Climbing difficulty is a spectrum from the easiset thing worth climbing to the most difficult thing anyone will ever climb

A grading scales communicates where on a this spectrum a particular climb falls.

Here's the first portion of the French scale

This is the Yosemite Decimal System which is common in the United States.

Let's focus on a smaller segment of the scale, to start addressing some detail

At this level, it's a bit more accurate to visualize grades as a range of difficulty. Climbs are (kind of) points along this spectrum.

There's a climb in Yosemite listed for each grade. And two listed that fall within the 5.10a (Crest Jewel and Sons of Yesterday).

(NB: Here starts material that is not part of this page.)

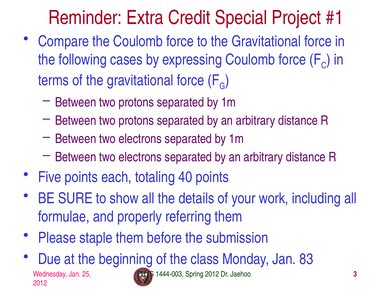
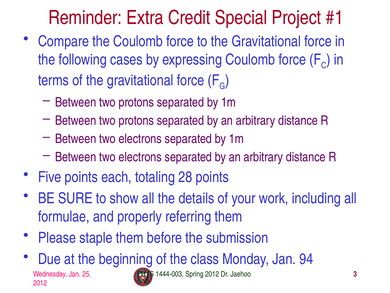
40: 40 -> 28
83: 83 -> 94
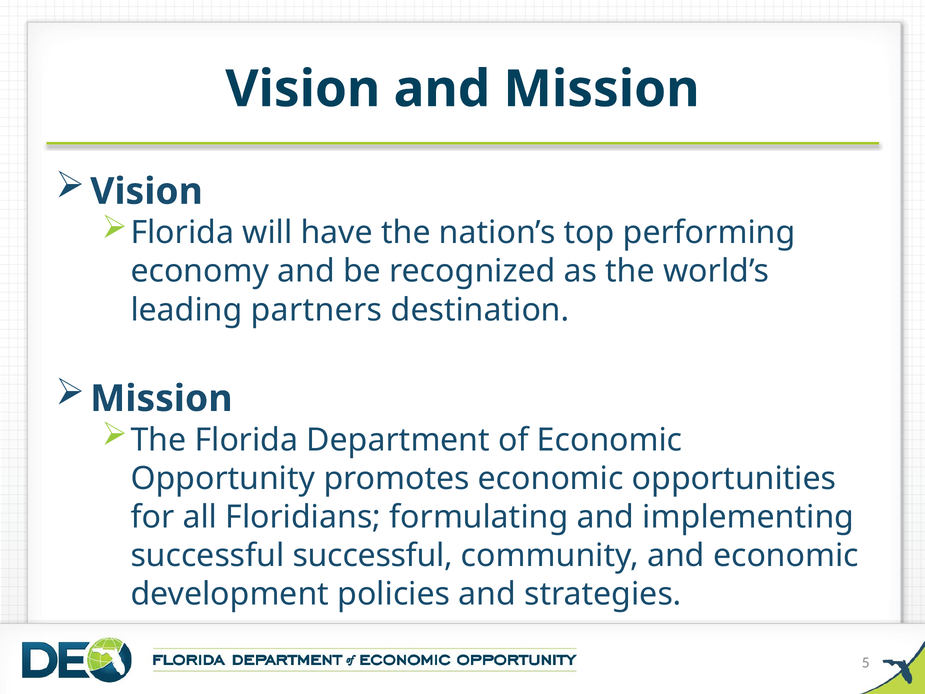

From here we'll be focusing on what ranges these grades communicate.

In just the area around 5.10a to 5.10d there's (much) room for interpretaion.

Climbers regularly use the grade 5.10 without an a, b, c, or d.

Is it a middle-of-the-road grade, right in the center of the 10s?

Or is it a more general grade, that vaguely refers to anything within the range?

This issue compounds when considering the + and - variations on every number grade.

All 10s could be ordered one after another in a single series

Now 5.10 looks very broad when used as a general grade for all other 10s.

Or, do the pluses and minuses refine the broad stretches of whole-number grades

It would also make sense if they represent just the upper and lower halves of their respective numbers

But… in practice, it's not uncommon to climb at an area that consideres a + to mean harder than the number implies. or a - to mean probably easier than the number implies

This situation complicates again when climbers use a slash between whole numbers, 5.9/10 and 5.10/11.

And complicate again when using a slash for letters 5.10c/d.

Similar issues also affect other grading scales, like the French system mentioned above.

Translation between different scales is at least as messy as the issues above.